MR CORBELL (continuing):

The Government says, "No, we are not going to give you that information once the land is remediated". By supporting these amendments, members will be saying, "Yes, you still have a right to know what occurred on that land". That is what the amendments are about. It is a very important right.

MR SMYTH (Minister for Urban Services) (5.35): Mr Speaker, these are perhaps the central amendments in the debate this afternoon. We believe the Government's model is better. The reason is that you have to say the land is either remediated or not. The ACT Government went to great expense and did exceptional work in remediating this land. Either it is or it is not remediated, and it is either certified or not certified by an independent qualified environmental auditor. There should be no further adverse consequences to the landholder.

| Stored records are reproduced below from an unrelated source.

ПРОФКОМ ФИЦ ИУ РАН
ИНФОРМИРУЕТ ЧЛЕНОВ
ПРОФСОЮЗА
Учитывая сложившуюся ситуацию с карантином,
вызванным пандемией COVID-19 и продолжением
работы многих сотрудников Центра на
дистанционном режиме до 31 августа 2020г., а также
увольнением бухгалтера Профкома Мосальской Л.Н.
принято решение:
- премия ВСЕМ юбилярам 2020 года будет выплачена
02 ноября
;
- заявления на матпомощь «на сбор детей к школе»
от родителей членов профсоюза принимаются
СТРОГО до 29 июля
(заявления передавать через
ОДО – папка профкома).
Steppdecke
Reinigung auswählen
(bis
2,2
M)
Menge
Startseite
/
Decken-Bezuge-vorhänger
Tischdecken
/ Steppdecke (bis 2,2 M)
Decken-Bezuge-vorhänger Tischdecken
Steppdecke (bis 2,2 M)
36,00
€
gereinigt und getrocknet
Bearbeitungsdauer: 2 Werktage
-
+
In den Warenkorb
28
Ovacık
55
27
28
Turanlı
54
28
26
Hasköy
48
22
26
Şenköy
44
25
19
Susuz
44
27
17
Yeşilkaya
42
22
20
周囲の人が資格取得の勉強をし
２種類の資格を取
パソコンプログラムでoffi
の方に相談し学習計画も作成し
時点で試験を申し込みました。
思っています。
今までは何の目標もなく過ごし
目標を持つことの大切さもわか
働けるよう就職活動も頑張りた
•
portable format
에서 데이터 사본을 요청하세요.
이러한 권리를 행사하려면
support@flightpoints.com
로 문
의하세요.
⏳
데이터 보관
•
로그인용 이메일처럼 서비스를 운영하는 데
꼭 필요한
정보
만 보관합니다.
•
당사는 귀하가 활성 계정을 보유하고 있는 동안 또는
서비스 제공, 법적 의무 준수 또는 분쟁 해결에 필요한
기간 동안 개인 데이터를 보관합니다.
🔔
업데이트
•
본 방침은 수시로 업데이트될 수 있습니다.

It is either remediated or not. If it is not, then we should leave everything for all time on every register everywhere. There must be a point at which you can say that this land is remediated. Ms Tucker raises the word "stigma". In fact, it does leave a stigma over this land, and for individuals who have made a personal investment in the land it may also lead to a decrease in its value. With the model that we put forward we can protect this land and the records as well without leaving the land on the register. The EMA will still have the records and they will still be subject to FOI.

Ms Tucker argues that we may discover something in the future. How do we qualify this? How do we limit this? Do we limit it? Ms Tucker says that what I am saying is inconsistent with the precautionary principle. The precautionary principle is: Do no harm when you do not know. What we do know is that we have remediated this land. The ACT taxpayer has spent a lot of time, money and effort remediating this land. Those who own the land were put to great inconvenience and difficulty, and some have chosen to stay and others have chosen to sell up and go. But you must reach a point where there is some finality on this.

The EMA will still hold the records. Should future processes evolve that say that the land was not properly cleared of the arsenic, I would be very surprised, but I am willing to accept that advances in science may prove that. At this stage it leaves for the owners of that land the signal that it has not been remediated; that for some odd reason there is still something wrong with that land. We believe our model is better. We will still have the records, and I believe that the approach we are taking is better.

I do not believe that this makes us a laughing stock at all. It is odd that when the Government says, "We would not mind being consistent with New South Wales", everybody says, "We do not have to be consistent with New South Wales". Now we are having arguments that we must be consistent with New South Wales. It is something that I will hold dearly to and use in the future. The reality is that the land has either been remediated or not. We believe that it has and therefore it is reasonable to remove it from the register.